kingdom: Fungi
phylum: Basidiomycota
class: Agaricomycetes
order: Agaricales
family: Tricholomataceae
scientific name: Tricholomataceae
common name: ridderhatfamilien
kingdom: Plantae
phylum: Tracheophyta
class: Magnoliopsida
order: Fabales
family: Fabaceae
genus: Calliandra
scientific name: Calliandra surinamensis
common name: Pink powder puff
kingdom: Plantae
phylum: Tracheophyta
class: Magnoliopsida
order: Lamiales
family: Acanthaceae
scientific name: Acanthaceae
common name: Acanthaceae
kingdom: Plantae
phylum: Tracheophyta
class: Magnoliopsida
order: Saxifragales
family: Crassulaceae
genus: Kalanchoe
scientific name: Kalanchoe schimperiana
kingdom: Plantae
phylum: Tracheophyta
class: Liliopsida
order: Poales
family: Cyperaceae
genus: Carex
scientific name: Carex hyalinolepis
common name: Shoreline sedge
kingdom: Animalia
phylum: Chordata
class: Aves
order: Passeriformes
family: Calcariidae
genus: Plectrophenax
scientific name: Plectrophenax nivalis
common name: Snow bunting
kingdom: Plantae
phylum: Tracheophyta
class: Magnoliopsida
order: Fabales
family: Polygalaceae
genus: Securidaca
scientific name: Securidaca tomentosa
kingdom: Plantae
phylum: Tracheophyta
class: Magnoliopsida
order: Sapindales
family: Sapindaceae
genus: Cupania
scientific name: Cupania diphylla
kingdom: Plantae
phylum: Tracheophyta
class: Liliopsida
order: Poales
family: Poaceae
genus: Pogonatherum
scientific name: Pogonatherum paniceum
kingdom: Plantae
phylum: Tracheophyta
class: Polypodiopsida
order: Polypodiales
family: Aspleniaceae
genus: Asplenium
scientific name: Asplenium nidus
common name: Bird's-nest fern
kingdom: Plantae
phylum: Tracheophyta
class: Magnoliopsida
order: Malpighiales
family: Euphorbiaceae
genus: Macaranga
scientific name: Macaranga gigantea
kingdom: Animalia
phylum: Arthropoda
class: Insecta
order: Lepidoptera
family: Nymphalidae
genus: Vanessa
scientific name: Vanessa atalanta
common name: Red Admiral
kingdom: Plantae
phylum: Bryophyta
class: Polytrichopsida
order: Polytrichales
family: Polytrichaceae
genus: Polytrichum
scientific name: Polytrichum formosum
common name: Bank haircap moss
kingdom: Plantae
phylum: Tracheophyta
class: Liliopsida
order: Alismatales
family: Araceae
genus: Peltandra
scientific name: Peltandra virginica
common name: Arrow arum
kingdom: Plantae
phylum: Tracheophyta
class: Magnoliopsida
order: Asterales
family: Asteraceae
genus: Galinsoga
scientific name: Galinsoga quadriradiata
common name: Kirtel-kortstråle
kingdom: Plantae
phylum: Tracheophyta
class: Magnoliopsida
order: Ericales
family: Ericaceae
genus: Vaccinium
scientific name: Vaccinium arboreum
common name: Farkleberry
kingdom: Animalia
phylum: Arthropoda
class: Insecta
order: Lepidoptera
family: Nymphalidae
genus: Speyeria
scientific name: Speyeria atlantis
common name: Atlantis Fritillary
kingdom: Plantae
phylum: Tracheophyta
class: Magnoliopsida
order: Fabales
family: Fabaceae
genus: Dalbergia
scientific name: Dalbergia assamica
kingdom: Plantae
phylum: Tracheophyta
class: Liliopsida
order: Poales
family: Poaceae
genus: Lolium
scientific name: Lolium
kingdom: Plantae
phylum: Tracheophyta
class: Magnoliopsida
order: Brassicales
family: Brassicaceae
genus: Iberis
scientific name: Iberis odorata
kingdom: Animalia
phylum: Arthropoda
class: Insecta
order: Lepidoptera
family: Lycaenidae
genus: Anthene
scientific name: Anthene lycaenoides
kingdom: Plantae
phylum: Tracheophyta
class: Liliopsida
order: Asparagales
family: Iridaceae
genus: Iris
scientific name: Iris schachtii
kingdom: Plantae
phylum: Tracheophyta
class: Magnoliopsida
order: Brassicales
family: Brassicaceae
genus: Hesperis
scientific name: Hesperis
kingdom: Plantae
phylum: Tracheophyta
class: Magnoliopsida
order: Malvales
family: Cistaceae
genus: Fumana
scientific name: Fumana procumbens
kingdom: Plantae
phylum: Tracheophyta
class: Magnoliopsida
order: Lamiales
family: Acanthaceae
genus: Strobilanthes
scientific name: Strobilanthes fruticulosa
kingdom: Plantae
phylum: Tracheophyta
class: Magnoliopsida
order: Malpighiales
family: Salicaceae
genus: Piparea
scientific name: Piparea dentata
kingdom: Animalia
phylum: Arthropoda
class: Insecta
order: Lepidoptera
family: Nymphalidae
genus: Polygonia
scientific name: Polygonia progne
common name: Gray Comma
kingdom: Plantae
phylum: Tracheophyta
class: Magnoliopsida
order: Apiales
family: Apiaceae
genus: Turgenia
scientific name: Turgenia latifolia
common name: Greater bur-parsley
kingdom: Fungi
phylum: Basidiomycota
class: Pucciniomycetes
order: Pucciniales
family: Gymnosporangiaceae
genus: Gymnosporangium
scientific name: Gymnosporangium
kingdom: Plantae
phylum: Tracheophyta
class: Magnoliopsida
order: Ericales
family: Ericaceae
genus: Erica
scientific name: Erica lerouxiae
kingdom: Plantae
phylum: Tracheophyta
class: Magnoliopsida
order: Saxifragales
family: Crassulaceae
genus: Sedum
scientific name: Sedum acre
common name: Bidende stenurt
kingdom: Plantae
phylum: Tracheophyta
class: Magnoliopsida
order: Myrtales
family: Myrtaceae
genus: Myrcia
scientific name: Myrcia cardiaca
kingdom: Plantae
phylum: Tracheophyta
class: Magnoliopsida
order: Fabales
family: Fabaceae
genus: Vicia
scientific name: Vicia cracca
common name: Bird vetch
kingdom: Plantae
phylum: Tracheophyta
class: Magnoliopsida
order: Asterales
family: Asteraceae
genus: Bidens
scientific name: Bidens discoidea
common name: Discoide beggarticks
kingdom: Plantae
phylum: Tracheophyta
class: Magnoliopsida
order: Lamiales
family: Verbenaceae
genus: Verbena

= = = = = = =

EXERCISE PROMPT:
Reproduce every line of the records above verbatim, in the order given.

SOLUTION TO THE EXERCISE:
kingdom: Fungi
phylum: Basidiomycota
class: Agaricomycetes
order: Agaricales
family: Tricholomataceae
scientific name: Tricholomataceae
common name: ridderhatfamilien
kingdom: Plantae
phylum: Tracheophyta
class: Magnoliopsida
order: Fabales
family: Fabaceae
genus: Calliandra
scientific name: Calliandra surinamensis
common name: Pink powder puff
kingdom: Plantae
phylum: Tracheophyta
class: Magnoliopsida
order: Lamiales
family: Acanthaceae
scientific name: Acanthaceae
common name: Acanthaceae
kingdom: Plantae
phylum: Tracheophyta
class: Magnoliopsida
order: Saxifragales
family: Crassulaceae
genus: Kalanchoe
scientific name: Kalanchoe schimperiana
kingdom: Plantae
phylum: Tracheophyta
class: Liliopsida
order: Poales
family: Cyperaceae
genus: Carex
scientific name: Carex hyalinolepis
common name: Shoreline sedge
kingdom: Animalia
phylum: Chordata
class: Aves
order: Passeriformes
family: Calcariidae
genus: Plectrophenax
scientific name: Plectrophenax nivalis
common name: Snow bunting
kingdom: Plantae
phylum: Tracheophyta
class: Magnoliopsida
order: Fabales
family: Polygalaceae
genus: Securidaca
scientific name: Securidaca tomentosa
kingdom: Plantae
phylum: Tracheophyta
class: Magnoliopsida
order: Sapindales
family: Sapindaceae
genus: Cupania
scientific name: Cupania diphylla
kingdom: Plantae
phylum: Tracheophyta
class: Liliopsida
order: Poales
family: Poaceae
genus: Pogonatherum
scientific name: Pogonatherum paniceum
kingdom: Plantae
phylum: Tracheophyta
class: Polypodiopsida
order: Polypodiales
family: Aspleniaceae
genus: Asplenium
scientific name: Asplenium nidus
common name: Bird's-nest fern
kingdom: Plantae
phylum: Tracheophyta
class: Magnoliopsida
order: Malpighiales
family: Euphorbiaceae
genus: Macaranga
scientific name: Macaranga gigantea
kingdom: Animalia
phylum: Arthropoda
class: Insecta
order: Lepidoptera
family: Nymphalidae
genus: Vanessa
scientific name: Vanessa atalanta
common name: Red Admiral
kingdom: Plantae
phylum: Bryophyta
class: Polytrichopsida
order: Polytrichales
family: Polytrichaceae
genus: Polytrichum
scientific name: Polytrichum formosum
common name: Bank haircap moss
kingdom: Plantae
phylum: Tracheophyta
class: Liliopsida
order: Alismatales
family: Araceae
genus: Peltandra
scientific name: Peltandra virginica
common name: Arrow arum
kingdom: Plantae
phylum: Tracheophyta
class: Magnoliopsida
order: Asterales
family: Asteraceae
genus: Galinsoga
scientific name: Galinsoga quadriradiata
common name: Kirtel-kortstråle
kingdom: Plantae
phylum: Tracheophyta
class: Magnoliopsida
order: Ericales
family: Ericaceae
genus: Vaccinium
scientific name: Vaccinium arboreum
common name: Farkleberry
kingdom: Animalia
phylum: Arthropoda
class: Insecta
order: Lepidoptera
family: Nymphalidae
genus: Speyeria
scientific name: Speyeria atlantis
common name: Atlantis Fritillary
kingdom: Plantae
phylum: Tracheophyta
class: Magnoliopsida
order: Fabales
family: Fabaceae
genus: Dalbergia
scientific name: Dalbergia assamica
kingdom: Plantae
phylum: Tracheophyta
class: Liliopsida
order: Poales
family: Poaceae
genus: Lolium
scientific name: Lolium
kingdom: Plantae
phylum: Tracheophyta
class: Magnoliopsida
order: Brassicales
family: Brassicaceae
genus: Iberis
scientific name: Iberis odorata
kingdom: Animalia
phylum: Arthropoda
class: Insecta
order: Lepidoptera
family: Lycaenidae
genus: Anthene
scientific name: Anthene lycaenoides
kingdom: Plantae
phylum: Tracheophyta
class: Liliopsida
order: Asparagales
family: Iridaceae
genus: Iris
scientific name: Iris schachtii
kingdom: Plantae
phylum: Tracheophyta
class: Magnoliopsida
order: Brassicales
family: Brassicaceae
genus: Hesperis
scientific name: Hesperis
kingdom: Plantae
phylum: Tracheophyta
class: Magnoliopsida
order: Malvales
family: Cistaceae
genus: Fumana
scientific name: Fumana procumbens
kingdom: Plantae
phylum: Tracheophyta
class: Magnoliopsida
order: Lamiales
family: Acanthaceae
genus: Strobilanthes
scientific name: Strobilanthes fruticulosa
kingdom: Plantae
phylum: Tracheophyta
class: Magnoliopsida
order: Malpighiales
family: Salicaceae
genus: Piparea
scientific name: Piparea dentata
kingdom: Animalia
phylum: Arthropoda
class: Insecta
order: Lepidoptera
family: Nymphalidae
genus: Polygonia
scientific name: Polygonia progne
common name: Gray Comma
kingdom: Plantae
phylum: Tracheophyta
class: Magnoliopsida
order: Apiales
family: Apiaceae
genus: Turgenia
scientific name: Turgenia latifolia
common name: Greater bur-parsley
kingdom: Fungi
phylum: Basidiomycota
class: Pucciniomycetes
order: Pucciniales
family: Gymnosporangiaceae
genus: Gymnosporangium
scientific name: Gymnosporangium
kingdom: Plantae
phylum: Tracheophyta
class: Magnoliopsida
order: Ericales
family: Ericaceae
genus: Erica
scientific name: Erica lerouxiae
kingdom: Plantae
phylum: Tracheophyta
class: Magnoliopsida
order: Saxifragales
family: Crassulaceae
genus: Sedum
scientific name: Sedum acre
common name: Bidende stenurt
kingdom: Plantae
phylum: Tracheophyta
class: Magnoliopsida
order: Myrtales
family: Myrtaceae
genus: Myrcia
scientific name: Myrcia cardiaca
kingdom: Plantae
phylum: Tracheophyta
class: Magnoliopsida
order: Fabales
family: Fabaceae
genus: Vicia
scientific name: Vicia cracca
common name: Bird vetch
kingdom: Plantae
phylum: Tracheophyta
class: Magnoliopsida
order: Asterales
family: Asteraceae
genus: Bidens
scientific name: Bidens discoidea
common name: Discoide beggarticks
kingdom: Plantae
phylum: Tracheophyta
class: Magnoliopsida
order: Lamiales
family: Verbenaceae
genus: Verbena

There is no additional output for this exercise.